To configure actions on infected and other detected objects during the Real-Time File Protection task:

1. Open the Real-time file protection settings window.
2. Select the Actions tab.
3. Select the action to be performed on infected and other detected objects:
   • Notify only.
     

     When this mode is selected, Kaspersky Security for Windows Server does not block access to nor perform any actions on infected or other detected objects. The following event is recorded in the task log: Object not disinfected. Reason: no action was taken to neutralize detected object due to user-defined settings. The event specifies all available information about the detected object.

     Notify only mode should be separately configured for each protection or scan area. This mode is not used by default in any of the security levels. If you select this mode, Kaspersky Security for Windows Server automatically changes the security level to Custom.

   • Block access.
     

     When this option is selected, Kaspersky Security for Windows Server blocks access to the detected or probably infected object. In the drop-down list, you can select an additional action to perform on blocked objects.

   • Perform additional action.

     Select the action from the drop-down list:

     • Disinfect.
     • Disinfect. Remove if disinfection fails.
     • Remove.
       

       Kaspersky Security for Windows Server deletes the object and places a copy of it in Backup.

     • Recommended.
       

       Kaspersky Security for Windows Server performs an action recommended by Kaspersky experts.

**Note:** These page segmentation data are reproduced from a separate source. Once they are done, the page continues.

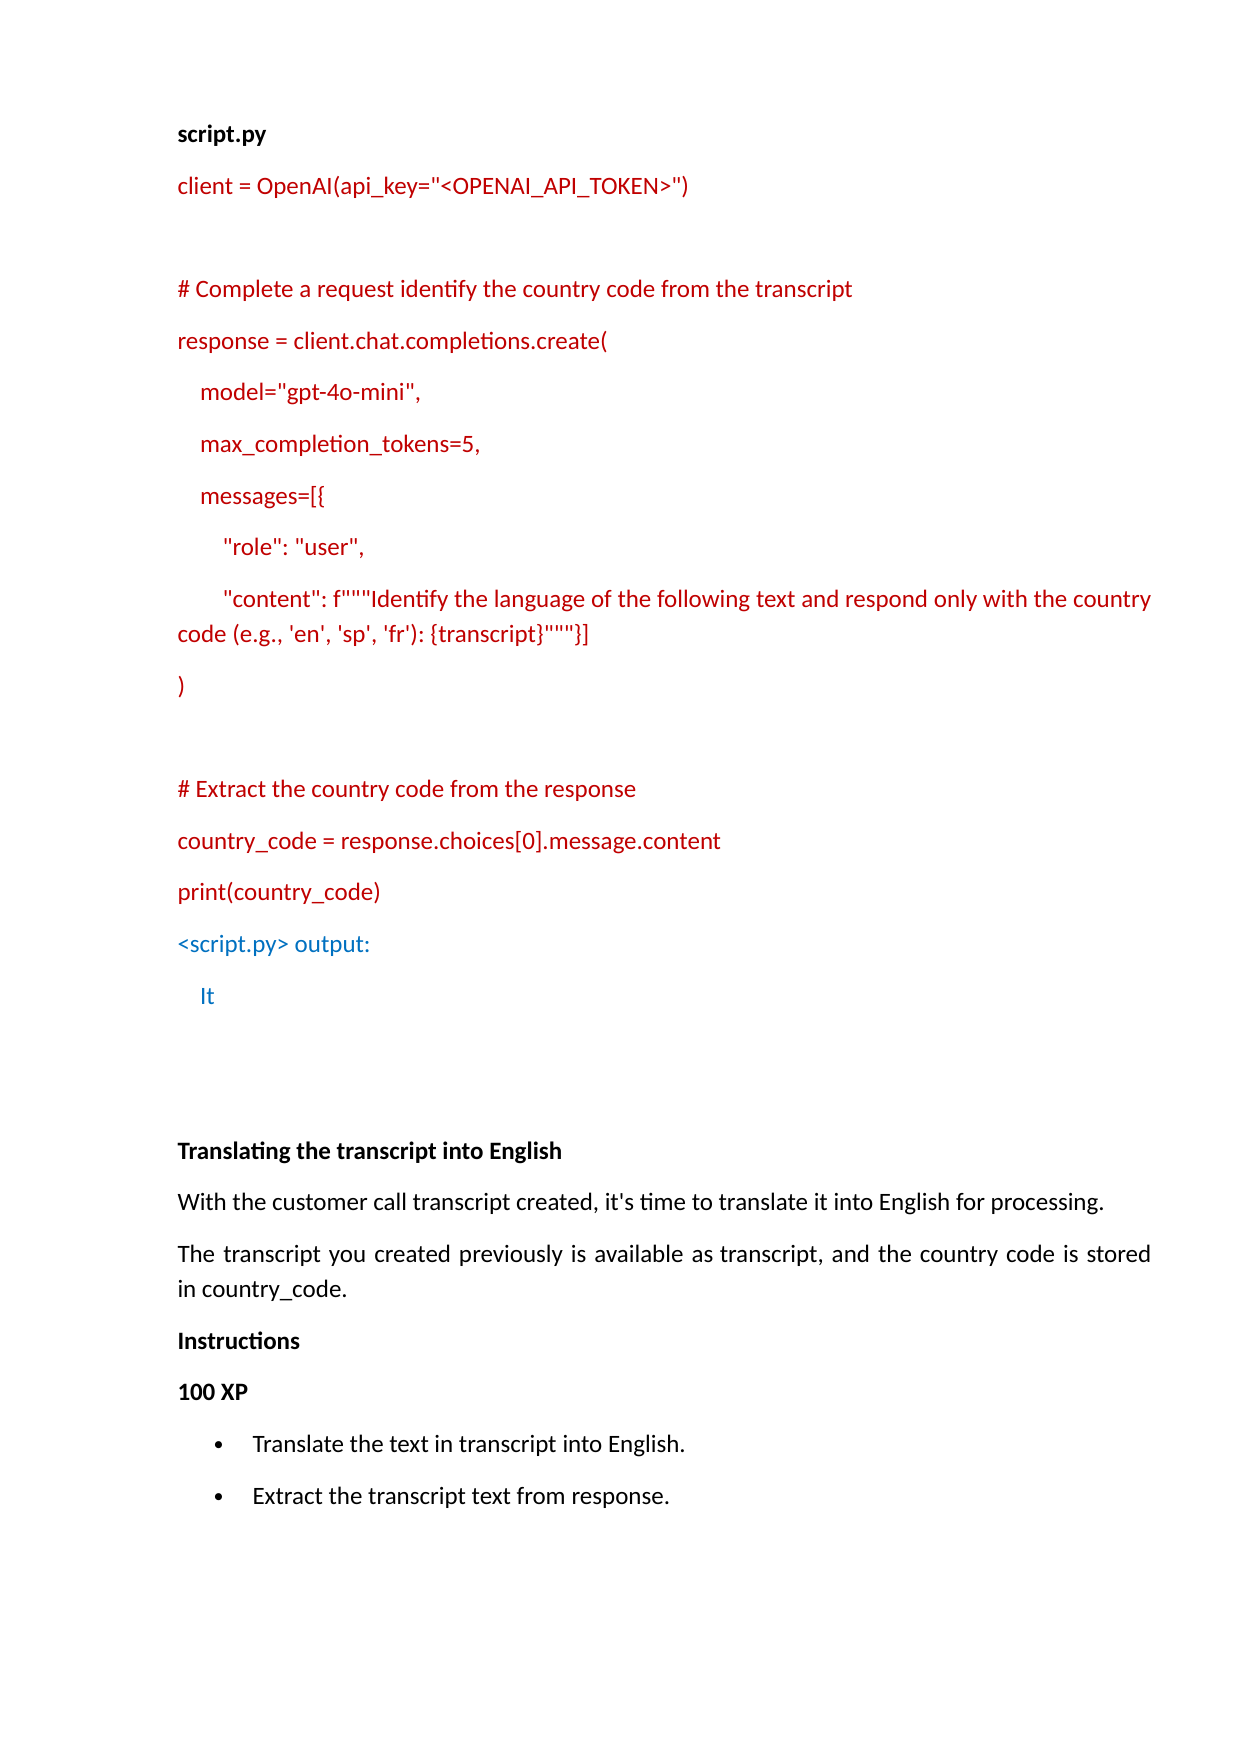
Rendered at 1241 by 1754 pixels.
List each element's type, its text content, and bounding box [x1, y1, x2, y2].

text print(country_code) [177, 876, 1152, 907]
list Extract the transcript text from response. [215, 1480, 1152, 1510]
text With the customer call transcript created, it's time to translate it into English for processing. [177, 1186, 1152, 1217]
text script.py [177, 118, 1152, 149]
text It [177, 980, 1152, 1010]
text max_completion_tokens=5, [177, 428, 1152, 459]
text messages=[{ [177, 480, 1152, 510]
text # Complete a request identify the country code from the transcript [177, 273, 1152, 304]
text Translating the transcript into English [177, 1135, 1152, 1165]
text response = client.chat.completions.create( [177, 325, 1152, 355]
text The transcript you created previously is available as transcript, and the country code is stored in country_code. [177, 1238, 1152, 1304]
text # Extract the country code from the response [177, 773, 1152, 804]
text "role": "user", [177, 531, 1152, 562]
text 100 XP [177, 1376, 1152, 1407]
text client = OpenAI(api_key="<OPENAI_API_TOKEN>") [177, 170, 1152, 200]
text model="gpt-4o-mini", [177, 376, 1152, 407]
text ) [177, 670, 1152, 700]
text country_code = response.choices[0].message.content [177, 825, 1152, 855]
text <script.py> output: [177, 928, 1152, 959]
list Translate the text in transcript into English. [215, 1428, 1152, 1459]
text Instructions [177, 1325, 1152, 1355]
text "content": f"""Identify the language of the following text and respond only with the country code (e.g., 'en', 'sp', 'fr'): {transcript}"""}] [177, 583, 1152, 649]
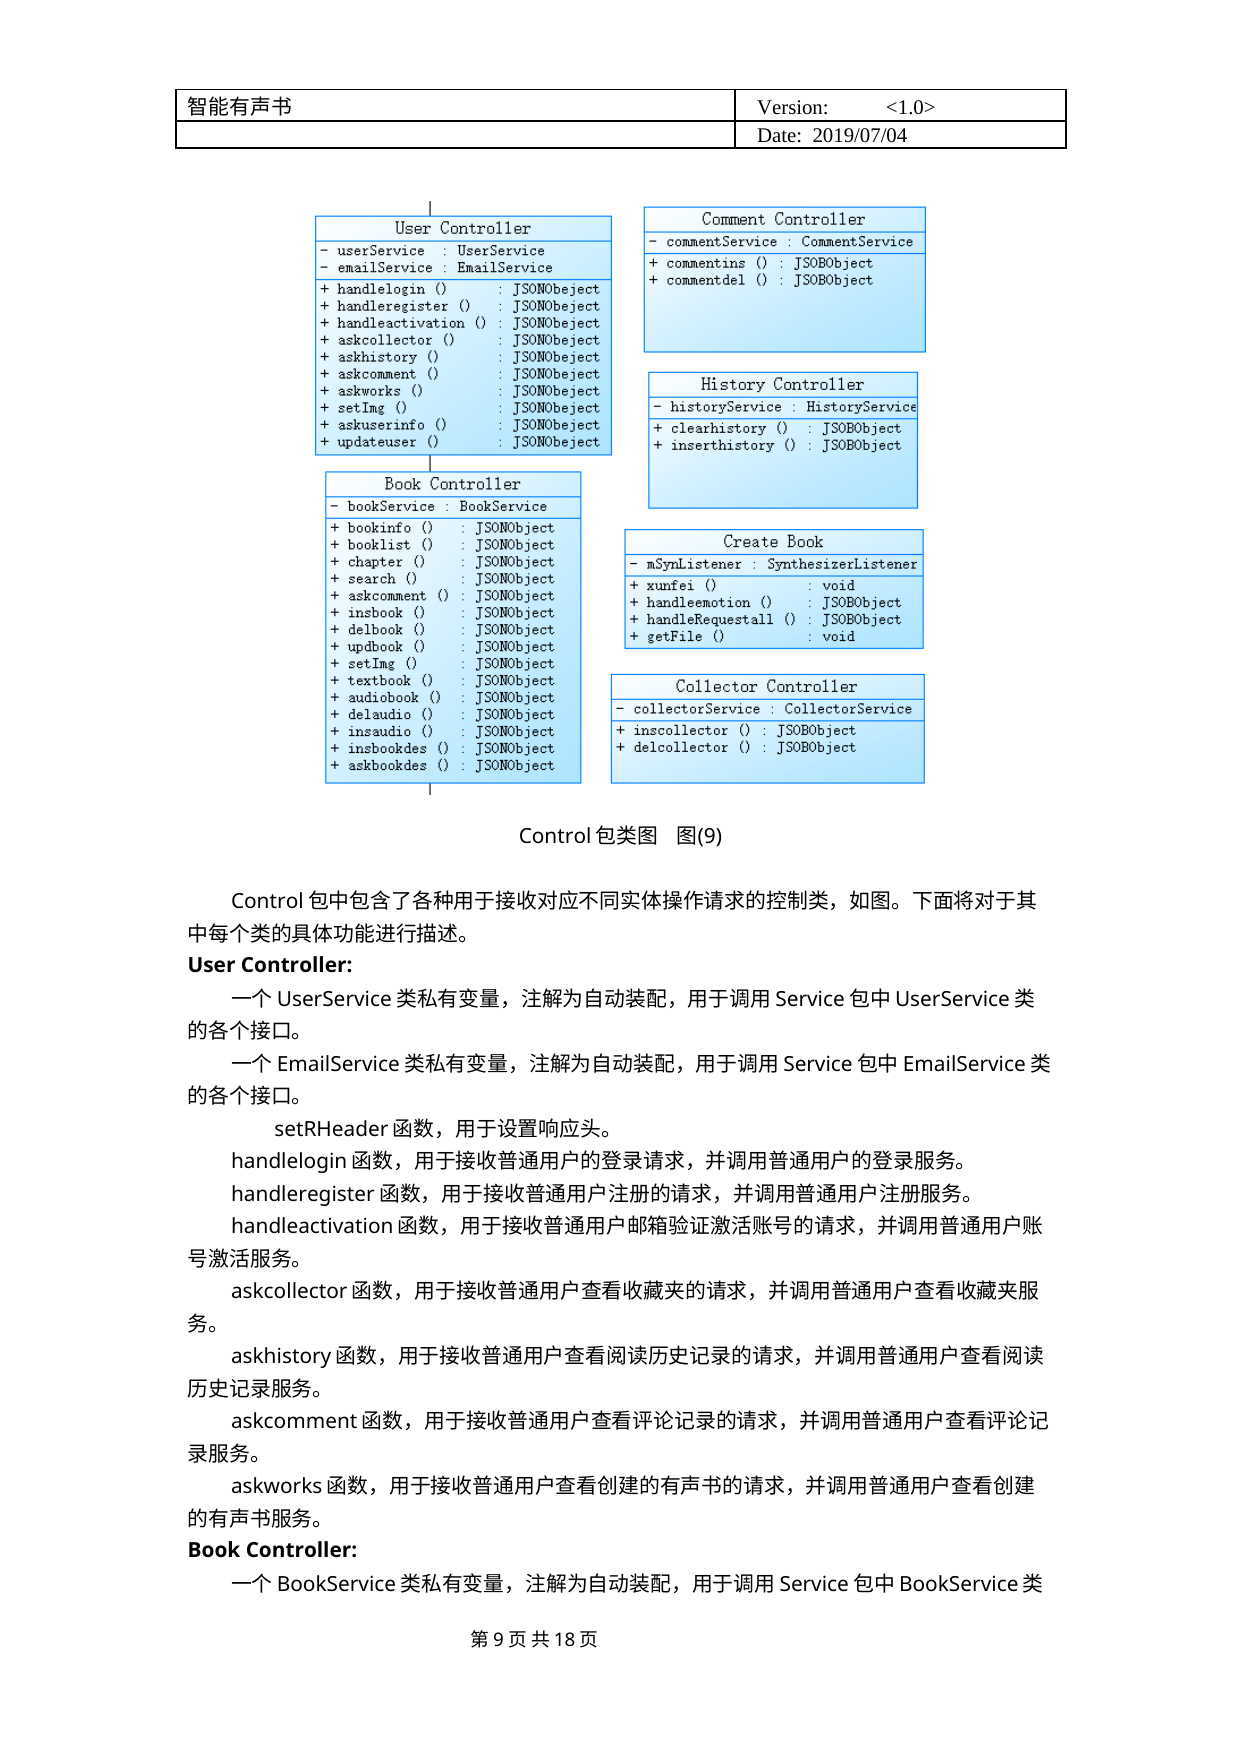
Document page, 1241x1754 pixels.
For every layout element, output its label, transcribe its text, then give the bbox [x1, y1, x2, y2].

list askhistory函数，用于接收普通用户查看阅读历史记录的请求，并调用普通用户查看阅读历史记录服务。 [187, 1339, 1053, 1404]
picture [307, 201, 934, 795]
list askcollector函数，用于接收普通用户查看收藏夹的请求，并调用普通用户查看收藏夹服务。 [187, 1274, 1053, 1339]
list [187, 1566, 1053, 1599]
list Control包类图 图(9) [187, 819, 1053, 851]
list 一个EmailService类私有变量，注解为自动装配，用于调用Service包中EmailService类的各个接口。 [187, 1046, 1053, 1111]
list askcomment函数，用于接收普通用户查看评论记录的请求，并调用普通用户查看评论记录服务。 [187, 1404, 1053, 1469]
list handleregister函数，用于接收普通用户注册的请求，并调用普通用户注册服务。 [187, 1176, 1053, 1209]
list handlelogin函数，用于接收普通用户的登录请求，并调用普通用户的登录服务。 [187, 1144, 1053, 1176]
list Book Controller: [187, 1534, 1053, 1566]
list 一个UserService类私有变量，注解为自动装配，用于调用Service包中UserService类的各个接口。 [187, 981, 1053, 1046]
list handleactivation函数，用于接收普通用户邮箱验证激活账号的请求，并调用普通用户账号激活服务。 [187, 1209, 1053, 1274]
list askworks函数，用于接收普通用户查看创建的有声书的请求，并调用普通用户查看创建的有声书服务。 [187, 1469, 1053, 1534]
list Control包中包含了各种用于接收对应不同实体操作请求的控制类，如图。下面将对于其中每个类的具体功能进行描述。 [187, 884, 1053, 949]
list User Controller: [187, 949, 1053, 981]
list setRHeader函数，用于设置响应头。 [187, 1111, 1053, 1144]
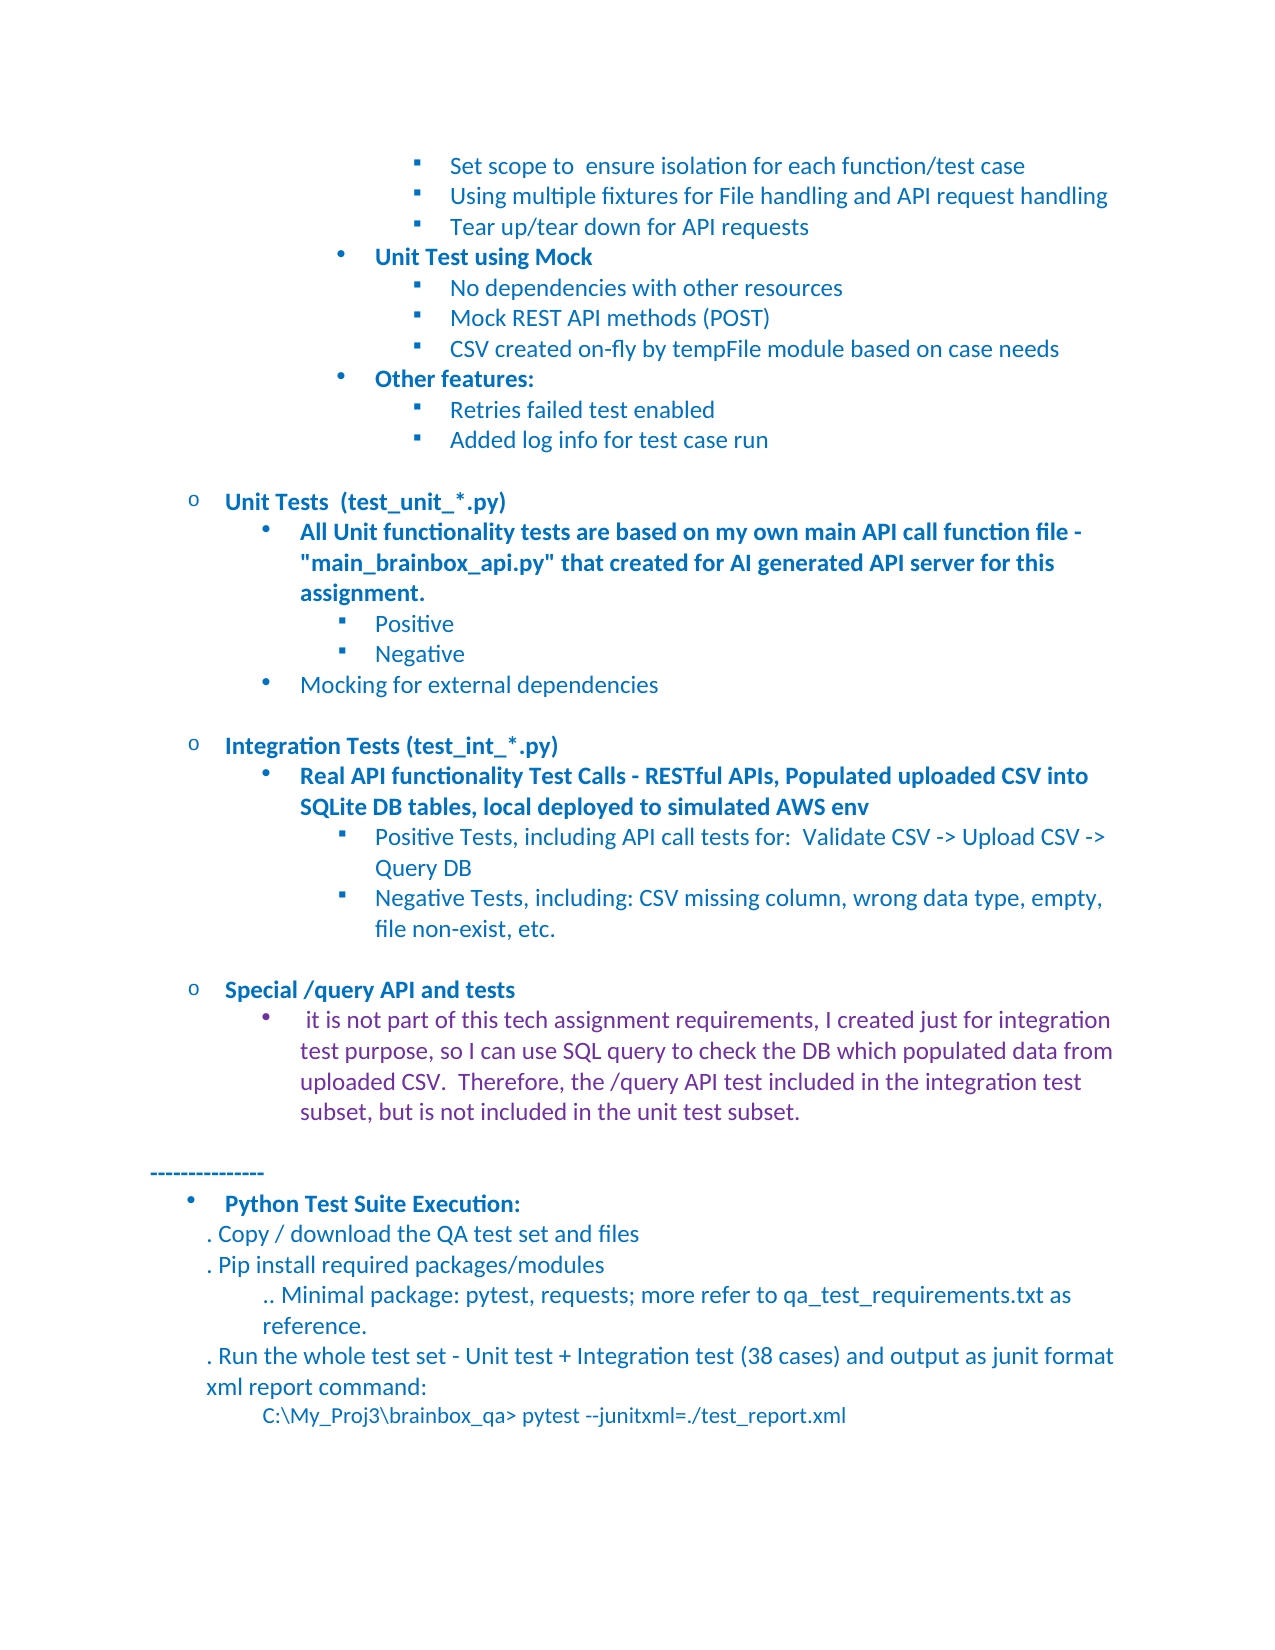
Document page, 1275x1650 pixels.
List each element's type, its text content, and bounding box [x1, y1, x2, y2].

4. Select the action to be performed on probably infected objects:
   • Notify only.
   • Block access.
   • Perform additional action.

     Select the action from the drop-down list:

     • Quarantine.
     • Remove.
     • Recommended.
5. Configure actions to be performed on objects depending on the type of object detected:
   1. Clear or select the Perform actions depending on the type of object detected check box.
      

      If the check box is selected, you can independently set primary and secondary actions for each type of detected object by clicking the Settings button next to the check box. However, Kaspersky Security for Windows Server will not allow to open or execute an infected object regardless of your choice.

      If the check box is cleared, Kaspersky Security for Windows Server performs actions that are selected in the Action to perform on infected and other objects and Action to perform on probably infected objects sections for named object types respectively.

      The check box is cleared by default.

   2. Click the Settings button.
   3. In the window that opens, select a primary action and a secondary action (to be performed if the primary action fails) for each type of detected object.
   4. Click OK.
6. Select the action to perform on unmodifiable compound files: select or clear the Entirely remove compound file that cannot be modified by the application in case of embedded object detection check box.
   

   This check box enables or disables forced removal of the parent compound file when a malicious, probably infected or other detectable embedded child object is detected.

   If the check box is selected and the task is configured to remove infected and probably infected objects, Kaspersky Security for Windows Server forcibly removes the entire parent compound object when a malicious or other embedded object is detected. The parent file along with all of its contents are forcibly removed if the application cannot remove only the detected child object (for example, if the parent object cannot be modified).

   If this check box is cleared and the task is configured to remove infected and probably infected objects, Kaspersky Security for Windows Server does not perform the selected action if the parent object cannot be modified.

7. Click Save.

The new task configuration will be saved.